**Exercise objective:**
Using the records below, find how many lines hold the word "Revolution" and reply with only that number.

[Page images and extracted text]
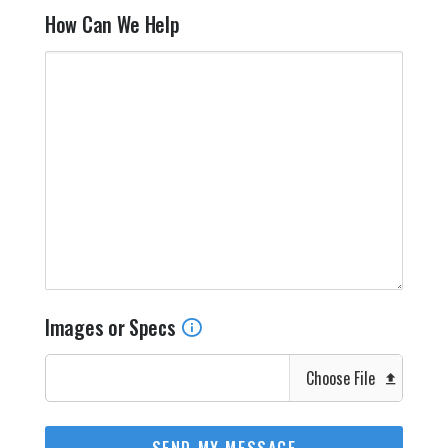
How Can We Help
Images or Specs
Choose File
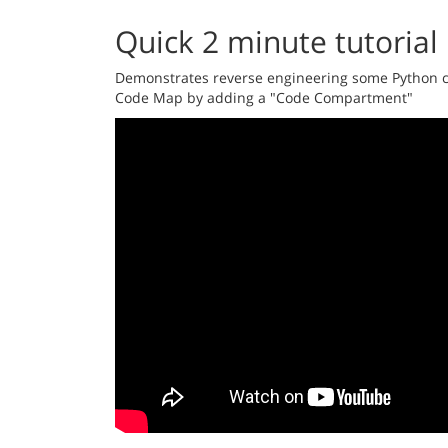
Quick 2 minute tutorial
Demonstrates reverse engineering some Python co
Code Map by adding a "Code Compartment"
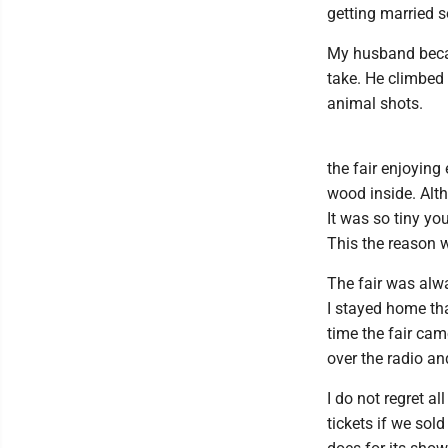
getting married s
My husband becam
take. He climbed 
animal shots.
the fair enjoying
wood inside. Alth
It was so tiny yo
This the reason w
The fair was alw
I stayed home tha
time the fair ca
over the radio a
I do not regret al
tickets if we sol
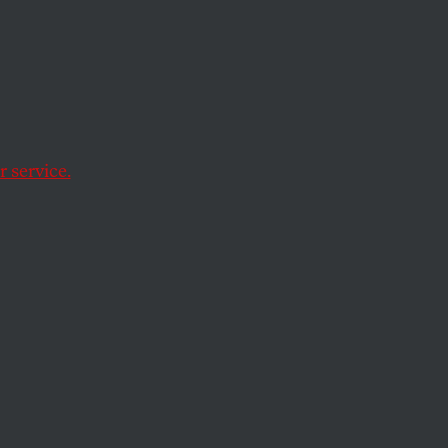
—
yware
 service.
st a company with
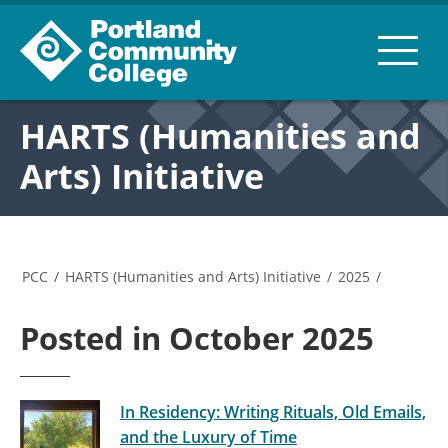
HARTS (Humanities and
Arts) Initiative
PCC
/
HARTS (Humanities and Arts) Initiative
/
2025
/
Posted in October 2025
In Residency: Writing Rituals, Old Emails,
and the Luxury of Time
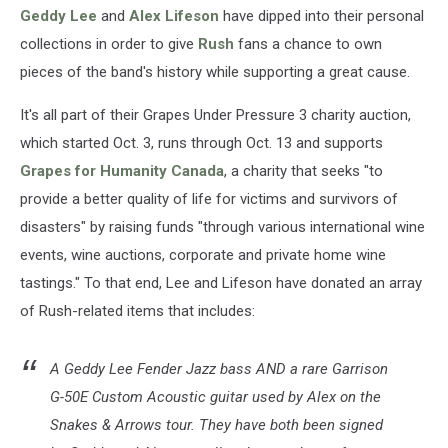
Geddy Lee
and
Alex Lifeson
have dipped into their personal
collections in order to give
Rush
fans a chance to own
pieces of the band's history while supporting a great cause.
It's all part of their Grapes Under Pressure 3 charity auction,
which started Oct. 3, runs through Oct. 13 and supports
Grapes for Humanity Canada
, a charity that seeks "to
provide a better quality of life for victims and survivors of
disasters" by raising funds "through various international wine
events, wine auctions, corporate and private home wine
tastings." To that end, Lee and Lifeson have donated an array
of Rush-related items that includes:
A Geddy Lee Fender Jazz bass AND a rare Garrison
G-50E Custom Acoustic guitar used by Alex on the
Snakes & Arrows tour. They have both been signed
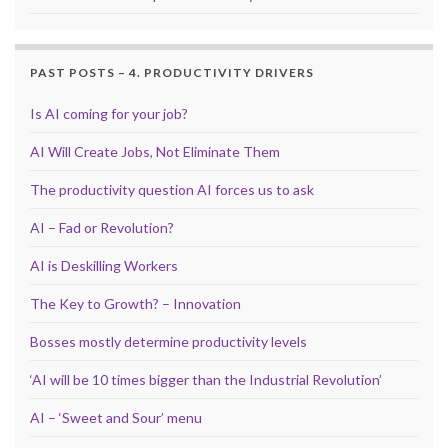
PAST POSTS – 4. PRODUCTIVITY DRIVERS
Is AI coming for your job?
AI Will Create Jobs, Not Eliminate Them
The productivity question AI forces us to ask
AI – Fad or Revolution?
AI is Deskilling Workers
The Key to Growth? – Innovation
Bosses mostly determine productivity levels
‘AI will be 10 times bigger than the Industrial Revolution’
AI – ‘Sweet and Sour’ menu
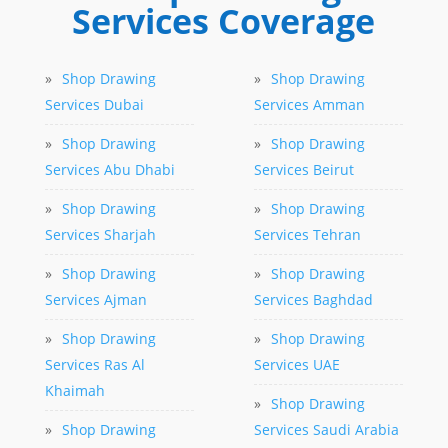
Services Coverage
»
Shop Drawing
»
Shop Drawing
Services Dubai
Services Amman
»
Shop Drawing
»
Shop Drawing
Services Abu Dhabi
Services Beirut
»
Shop Drawing
»
Shop Drawing
Services Sharjah
Services Tehran
»
Shop Drawing
»
Shop Drawing
Services Ajman
Services Baghdad
»
Shop Drawing
»
Shop Drawing
Services Ras Al
Services UAE
Khaimah
»
Shop Drawing
»
Shop Drawing
Services Saudi Arabia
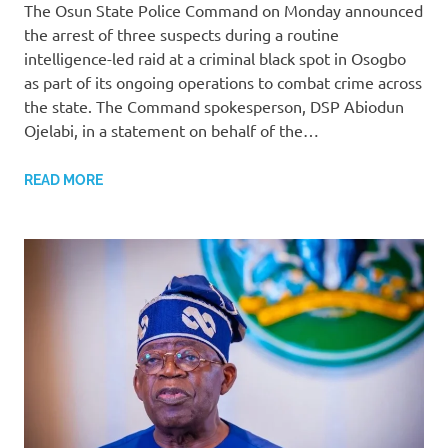
The Osun State Police Command on Monday announced
the arrest of three suspects during a routine
intelligence-led raid at a criminal black spot in Osogbo
as part of its ongoing operations to combat crime across
the state. The Command spokesperson, DSP Abiodun
Ojelabi, in a statement on behalf of the…
READ MORE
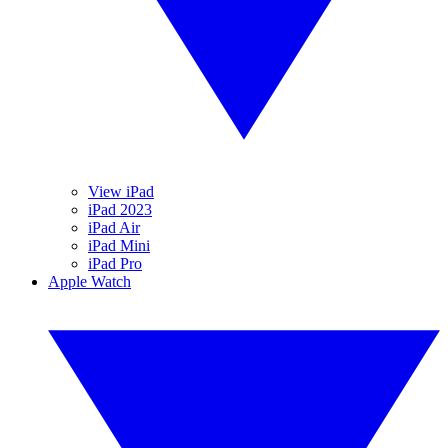
View iPad
iPad 2023
iPad Air
iPad Mini
iPad Pro
Apple Watch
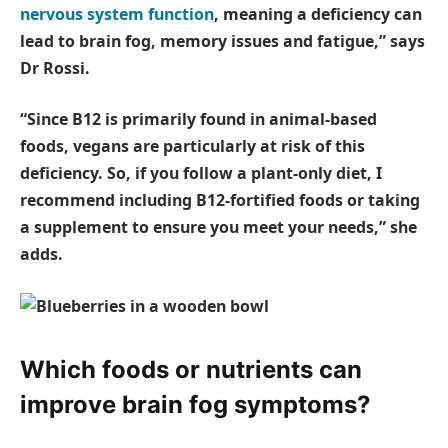
nervous system function
, meaning a deficiency can
lead to brain fog, memory issues and fatigue,” says
Dr Rossi.
“Since B12 is primarily found in animal-based
foods, vegans are particularly at risk of this
deficiency. So, if you follow a plant-only diet, I
recommend including B12-fortified foods or taking
a supplement to ensure you meet your needs,” she
adds.
Which foods or nutrients can
improve brain fog symptoms?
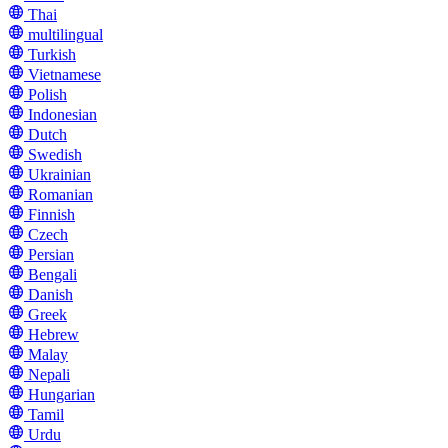
Thai
multilingual
Turkish
Vietnamese
Polish
Indonesian
Dutch
Swedish
Ukrainian
Romanian
Finnish
Czech
Persian
Bengali
Danish
Greek
Hebrew
Malay
Nepali
Hungarian
Tamil
Urdu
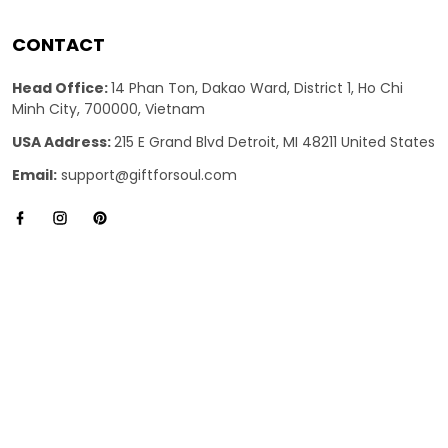
CONTACT
Head Office:
14 Phan Ton, Dakao Ward, District 1, Ho Chi
Minh City, 700000, Vietnam
USA Address:
215 E Grand Blvd Detroit, MI 48211 United States
Email:
support@giftforsoul.com
SUPPORT
About Us
Contact us
FAQs
Review us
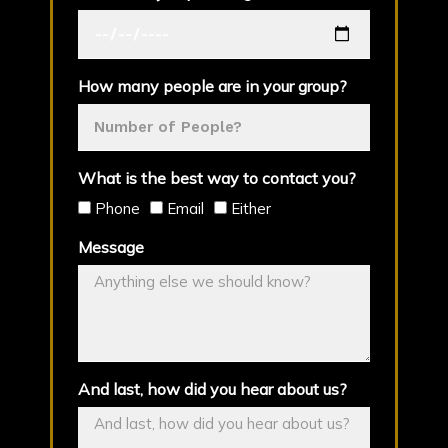
How many people are in your group?
What is the best way to contact you?
Phone
Email
Either
Message
And last, how did you hear about us?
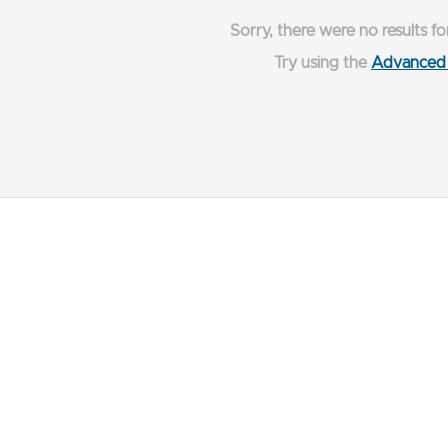
Sorry, there were no results fo
Try using the
Advanced 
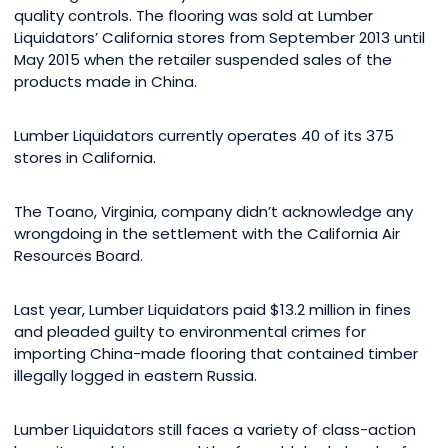
quality controls. The flooring was sold at Lumber
Liquidators’ California stores from September 2013 until
May 2015 when the retailer suspended sales of the
products made in China.
Lumber Liquidators currently operates 40 of its 375
stores in California.
The Toano, Virginia, company didn’t acknowledge any
wrongdoing in the settlement with the California Air
Resources Board.
Last year, Lumber Liquidators paid $13.2 million in fines
and pleaded guilty to environmental crimes for
importing China-made flooring that contained timber
illegally logged in eastern Russia.
Lumber Liquidators still faces a variety of class-action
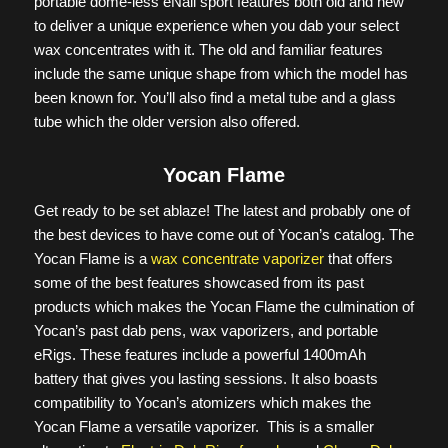
portable dome-less eNail sport features both old and new
to deliver a unique experience when you dab your select
wax concentrates with it. The old and familiar features
include the same unique shape from which the model has
been known for. You’ll also find a metal tube and a glass
tube which the older version also offered.
Yocan Flame
Get ready to be set ablaze! The latest and probably one of
the best devices to have come out of Yocan’s catalog. The
Yocan Flame is a
wax concentrate vaporizer
that offers
some of the best features showcased from its past
products which makes the Yocan Flame the culmination of
Yocan’s past dab pens, wax vaporizers, and portable
eRigs. These features include a powerful 1400mAh
battery that gives you lasting sessions. It also boasts
compatibility to Yocan’s atomizers which makes the
Yocan Flame a versatile vaporizer. This is a smaller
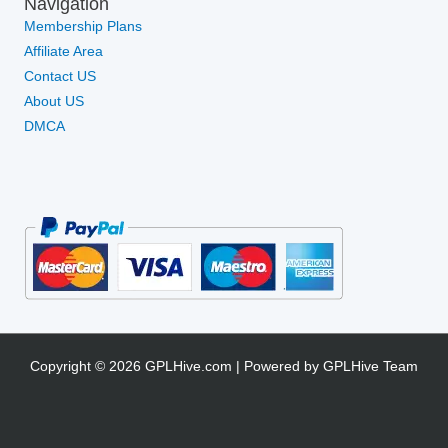
Navigation
Membership Plans
Affiliate Area
Contact US
About US
DMCA
Copyright © 2026 GPLHive.com | Powered by GPLHive Team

**Output of the task:**
2